**What is expected**. Repeat the records below in their entirety, exactly.

::::::::::

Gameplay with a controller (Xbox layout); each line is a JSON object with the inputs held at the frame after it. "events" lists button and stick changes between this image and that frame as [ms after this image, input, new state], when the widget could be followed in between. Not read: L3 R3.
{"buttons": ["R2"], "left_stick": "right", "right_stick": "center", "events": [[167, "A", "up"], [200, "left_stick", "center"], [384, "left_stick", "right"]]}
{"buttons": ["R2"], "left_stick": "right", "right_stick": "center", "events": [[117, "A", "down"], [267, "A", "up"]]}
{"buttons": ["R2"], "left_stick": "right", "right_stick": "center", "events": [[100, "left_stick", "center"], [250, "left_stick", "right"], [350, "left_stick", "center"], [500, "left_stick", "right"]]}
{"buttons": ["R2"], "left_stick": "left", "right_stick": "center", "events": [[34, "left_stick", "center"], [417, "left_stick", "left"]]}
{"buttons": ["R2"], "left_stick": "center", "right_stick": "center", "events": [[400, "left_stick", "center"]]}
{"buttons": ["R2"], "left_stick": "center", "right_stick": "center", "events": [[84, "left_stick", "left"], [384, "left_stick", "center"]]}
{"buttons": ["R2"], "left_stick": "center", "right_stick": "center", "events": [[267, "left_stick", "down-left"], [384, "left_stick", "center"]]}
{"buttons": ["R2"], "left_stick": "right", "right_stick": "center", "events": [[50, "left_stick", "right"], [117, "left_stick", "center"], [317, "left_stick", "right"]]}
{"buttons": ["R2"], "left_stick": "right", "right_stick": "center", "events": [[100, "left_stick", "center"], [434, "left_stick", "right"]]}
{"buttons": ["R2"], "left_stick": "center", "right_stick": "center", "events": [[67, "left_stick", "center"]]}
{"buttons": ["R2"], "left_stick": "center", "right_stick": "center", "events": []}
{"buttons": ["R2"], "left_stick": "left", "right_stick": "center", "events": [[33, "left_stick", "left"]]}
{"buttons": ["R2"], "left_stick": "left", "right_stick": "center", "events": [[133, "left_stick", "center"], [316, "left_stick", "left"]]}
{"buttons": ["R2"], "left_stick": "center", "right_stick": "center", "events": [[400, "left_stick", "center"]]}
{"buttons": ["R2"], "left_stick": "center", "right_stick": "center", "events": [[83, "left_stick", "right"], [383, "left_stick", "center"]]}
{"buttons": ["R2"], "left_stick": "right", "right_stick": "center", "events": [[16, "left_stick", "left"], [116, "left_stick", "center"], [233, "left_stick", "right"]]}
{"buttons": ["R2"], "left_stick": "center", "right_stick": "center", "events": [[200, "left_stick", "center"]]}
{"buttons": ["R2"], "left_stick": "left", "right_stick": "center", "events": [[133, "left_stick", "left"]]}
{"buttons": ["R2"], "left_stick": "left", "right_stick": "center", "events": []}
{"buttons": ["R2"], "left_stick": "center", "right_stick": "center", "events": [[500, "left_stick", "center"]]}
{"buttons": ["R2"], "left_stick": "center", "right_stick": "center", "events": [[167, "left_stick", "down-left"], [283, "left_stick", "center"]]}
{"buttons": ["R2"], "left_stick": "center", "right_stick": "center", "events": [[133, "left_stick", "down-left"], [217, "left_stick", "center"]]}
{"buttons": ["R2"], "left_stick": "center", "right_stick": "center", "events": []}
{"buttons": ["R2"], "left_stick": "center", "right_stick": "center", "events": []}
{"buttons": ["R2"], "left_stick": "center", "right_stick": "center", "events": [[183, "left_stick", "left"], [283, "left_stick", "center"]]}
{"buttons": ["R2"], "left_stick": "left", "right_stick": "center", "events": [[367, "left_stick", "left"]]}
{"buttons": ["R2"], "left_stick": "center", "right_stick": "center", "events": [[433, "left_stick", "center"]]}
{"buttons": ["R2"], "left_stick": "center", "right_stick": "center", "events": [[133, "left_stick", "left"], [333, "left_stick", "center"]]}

::::::::::

**Answer section**.
Gameplay with a controller (Xbox layout); each line is a JSON object with the inputs held at the frame after it. "events" lists button and stick changes between this image and that frame as [ms after this image, input, new state], when the widget could be followed in between. Not read: L3 R3.
{"buttons": ["R2"], "left_stick": "right", "right_stick": "center", "events": [[167, "A", "up"], [200, "left_stick", "center"], [384, "left_stick", "right"]]}
{"buttons": ["R2"], "left_stick": "right", "right_stick": "center", "events": [[117, "A", "down"], [267, "A", "up"]]}
{"buttons": ["R2"], "left_stick": "right", "right_stick": "center", "events": [[100, "left_stick", "center"], [250, "left_stick", "right"], [350, "left_stick", "center"], [500, "left_stick", "right"]]}
{"buttons": ["R2"], "left_stick": "left", "right_stick": "center", "events": [[34, "left_stick", "center"], [417, "left_stick", "left"]]}
{"buttons": ["R2"], "left_stick": "center", "right_stick": "center", "events": [[400, "left_stick", "center"]]}
{"buttons": ["R2"], "left_stick": "center", "right_stick": "center", "events": [[84, "left_stick", "left"], [384, "left_stick", "center"]]}
{"buttons": ["R2"], "left_stick": "center", "right_stick": "center", "events": [[267, "left_stick", "down-left"], [384, "left_stick", "center"]]}
{"buttons": ["R2"], "left_stick": "right", "right_stick": "center", "events": [[50, "left_stick", "right"], [117, "left_stick", "center"], [317, "left_stick", "right"]]}
{"buttons": ["R2"], "left_stick": "right", "right_stick": "center", "events": [[100, "left_stick", "center"], [434, "left_stick", "right"]]}
{"buttons": ["R2"], "left_stick": "center", "right_stick": "center", "events": [[67, "left_stick", "center"]]}
{"buttons": ["R2"], "left_stick": "center", "right_stick": "center", "events": []}
{"buttons": ["R2"], "left_stick": "left", "right_stick": "center", "events": [[33, "left_stick", "left"]]}
{"buttons": ["R2"], "left_stick": "left", "right_stick": "center", "events": [[133, "left_stick", "center"], [316, "left_stick", "left"]]}
{"buttons": ["R2"], "left_stick": "center", "right_stick": "center", "events": [[400, "left_stick", "center"]]}
{"buttons": ["R2"], "left_stick": "center", "right_stick": "center", "events": [[83, "left_stick", "right"], [383, "left_stick", "center"]]}
{"buttons": ["R2"], "left_stick": "right", "right_stick": "center", "events": [[16, "left_stick", "left"], [116, "left_stick", "center"], [233, "left_stick", "right"]]}
{"buttons": ["R2"], "left_stick": "center", "right_stick": "center", "events": [[200, "left_stick", "center"]]}
{"buttons": ["R2"], "left_stick": "left", "right_stick": "center", "events": [[133, "left_stick", "left"]]}
{"buttons": ["R2"], "left_stick": "left", "right_stick": "center", "events": []}
{"buttons": ["R2"], "left_stick": "center", "right_stick": "center", "events": [[500, "left_stick", "center"]]}
{"buttons": ["R2"], "left_stick": "center", "right_stick": "center", "events": [[167, "left_stick", "down-left"], [283, "left_stick", "center"]]}
{"buttons": ["R2"], "left_stick": "center", "right_stick": "center", "events": [[133, "left_stick", "down-left"], [217, "left_stick", "center"]]}
{"buttons": ["R2"], "left_stick": "center", "right_stick": "center", "events": []}
{"buttons": ["R2"], "left_stick": "center", "right_stick": "center", "events": []}
{"buttons": ["R2"], "left_stick": "center", "right_stick": "center", "events": [[183, "left_stick", "left"], [283, "left_stick", "center"]]}
{"buttons": ["R2"], "left_stick": "left", "right_stick": "center", "events": [[367, "left_stick", "left"]]}
{"buttons": ["R2"], "left_stick": "center", "right_stick": "center", "events": [[433, "left_stick", "center"]]}
{"buttons": ["R2"], "left_stick": "center", "right_stick": "center", "events": [[133, "left_stick", "left"], [333, "left_stick", "center"]]}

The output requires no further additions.